# Data for this task
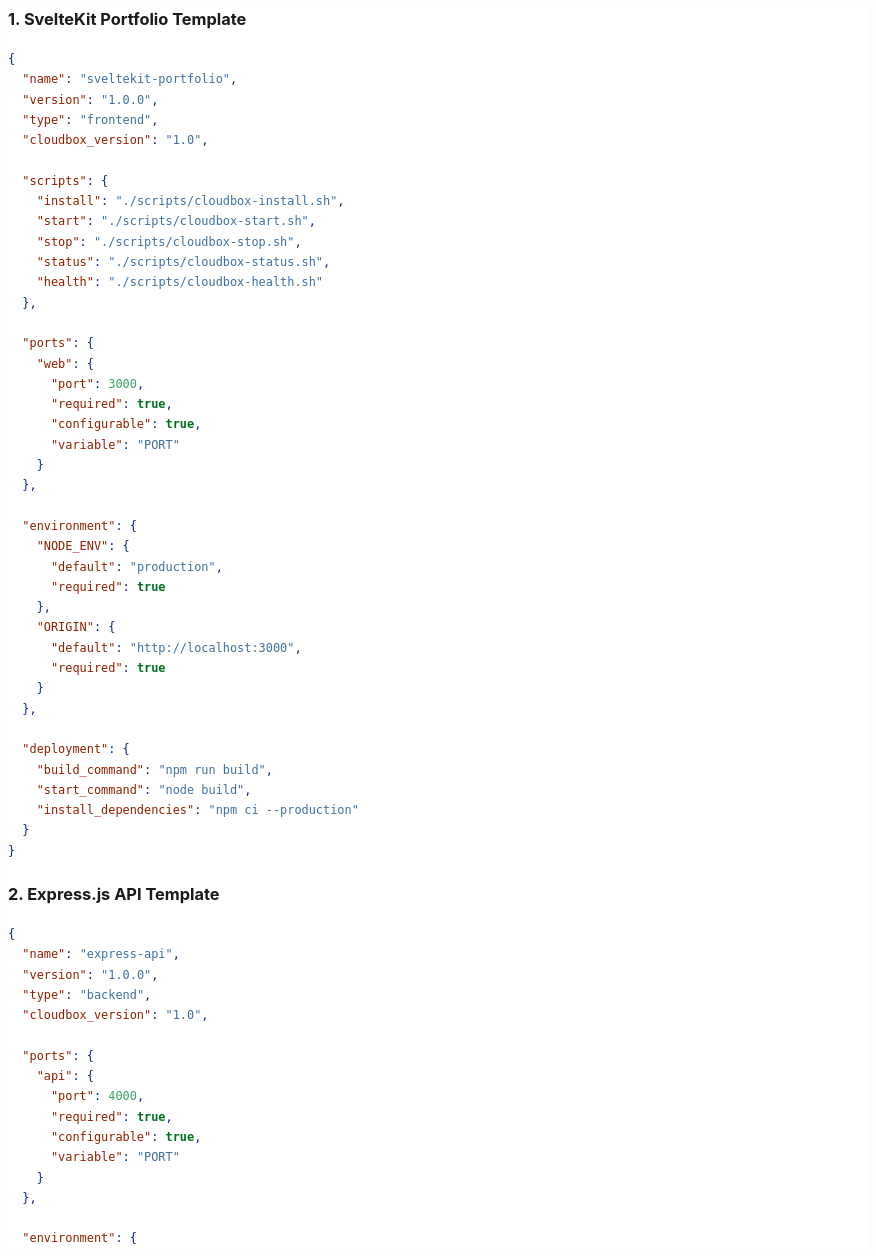 ### 1. SvelteKit Portfolio Template

```json
{
  "name": "sveltekit-portfolio",
  "version": "1.0.0",
  "type": "frontend",
  "cloudbox_version": "1.0",
  
  "scripts": {
    "install": "./scripts/cloudbox-install.sh",
    "start": "./scripts/cloudbox-start.sh",
    "stop": "./scripts/cloudbox-stop.sh",
    "status": "./scripts/cloudbox-status.sh",
    "health": "./scripts/cloudbox-health.sh"
  },
  
  "ports": {
    "web": {
      "port": 3000,
      "required": true,
      "configurable": true,
      "variable": "PORT"
    }
  },
  
  "environment": {
    "NODE_ENV": {
      "default": "production",
      "required": true
    },
    "ORIGIN": {
      "default": "http://localhost:3000",
      "required": true
    }
  },
  
  "deployment": {
    "build_command": "npm run build",
    "start_command": "node build",
    "install_dependencies": "npm ci --production"
  }
}
```

### 2. Express.js API Template

```json
{
  "name": "express-api",
  "version": "1.0.0", 
  "type": "backend",
  "cloudbox_version": "1.0",
  
  "ports": {
    "api": {
      "port": 4000,
      "required": true,
      "configurable": true,
      "variable": "PORT"
    }
  },
  
  "environment": {
```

# Required action
Repeat all of the listing above word for word, and exclude the pictures.

# Task solution
 ### 1. SvelteKit Portfolio Template

```json
{
  "name": "sveltekit-portfolio",
  "version": "1.0.0",
  "type": "frontend",
  "cloudbox_version": "1.0",
  
  "scripts": {
    "install": "./scripts/cloudbox-install.sh",
    "start": "./scripts/cloudbox-start.sh",
    "stop": "./scripts/cloudbox-stop.sh",
    "status": "./scripts/cloudbox-status.sh",
    "health": "./scripts/cloudbox-health.sh"
  },
  
  "ports": {
    "web": {
      "port": 3000,
      "required": true,
      "configurable": true,
      "variable": "PORT"
    }
  },
  
  "environment": {
    "NODE_ENV": {
      "default": "production",
      "required": true
    },
    "ORIGIN": {
      "default": "http://localhost:3000",
      "required": true
    }
  },
  
  "deployment": {
    "build_command": "npm run build",
    "start_command": "node build",
    "install_dependencies": "npm ci --production"
  }
}
```

### 2. Express.js API Template

```json
{
  "name": "express-api",
  "version": "1.0.0", 
  "type": "backend",
  "cloudbox_version": "1.0",
  
  "ports": {
    "api": {
      "port": 4000,
      "required": true,
      "configurable": true,
      "variable": "PORT"
    }
  },
  
  "environment": {
```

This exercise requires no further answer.